Human pose keypoint data
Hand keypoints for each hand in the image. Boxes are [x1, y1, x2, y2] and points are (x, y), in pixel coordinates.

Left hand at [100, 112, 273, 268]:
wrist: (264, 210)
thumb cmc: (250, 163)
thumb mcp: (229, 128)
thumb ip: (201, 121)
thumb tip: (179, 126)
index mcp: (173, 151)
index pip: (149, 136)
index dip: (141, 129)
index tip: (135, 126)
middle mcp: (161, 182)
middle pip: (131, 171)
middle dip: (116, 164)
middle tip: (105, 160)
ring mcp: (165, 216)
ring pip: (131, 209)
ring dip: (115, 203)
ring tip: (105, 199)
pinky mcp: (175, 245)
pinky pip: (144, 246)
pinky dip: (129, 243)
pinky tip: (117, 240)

...

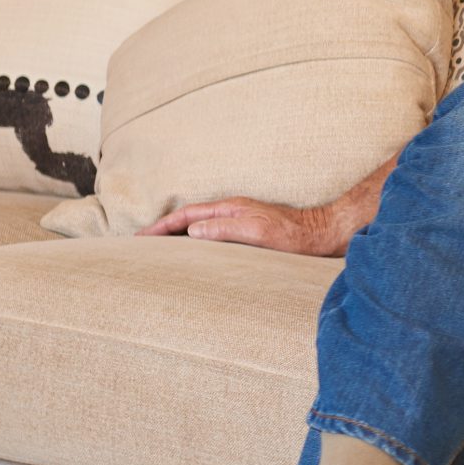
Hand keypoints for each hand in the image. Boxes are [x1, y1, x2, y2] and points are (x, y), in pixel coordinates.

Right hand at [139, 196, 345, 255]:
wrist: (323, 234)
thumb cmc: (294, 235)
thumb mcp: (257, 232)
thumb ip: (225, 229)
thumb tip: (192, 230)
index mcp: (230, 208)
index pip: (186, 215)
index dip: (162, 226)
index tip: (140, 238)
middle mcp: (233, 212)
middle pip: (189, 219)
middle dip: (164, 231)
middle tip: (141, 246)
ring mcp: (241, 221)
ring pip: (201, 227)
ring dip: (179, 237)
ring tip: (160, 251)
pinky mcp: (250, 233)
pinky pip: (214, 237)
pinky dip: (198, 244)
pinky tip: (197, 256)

### Exercise brief
In the entries above, one line contains "thumb cmc: (294, 235)" and another contains "pinky tip: (197, 256)". Reproduce exactly those two lines and the lines between them, nothing else.

### Reply
thumb cmc: (294, 235)
thumb mcp: (257, 232)
thumb ip: (225, 229)
thumb tip: (192, 230)
index mcp: (230, 208)
index pip: (186, 215)
index dip: (162, 226)
index tip: (140, 238)
middle mcp: (233, 212)
middle pip: (189, 219)
middle dip: (164, 231)
middle tip: (141, 246)
ring mcp: (241, 221)
ring pip: (201, 227)
ring dip: (179, 237)
ring tip: (160, 251)
pinky mcp: (250, 233)
pinky pip: (214, 237)
pinky dip: (198, 244)
pinky tip: (197, 256)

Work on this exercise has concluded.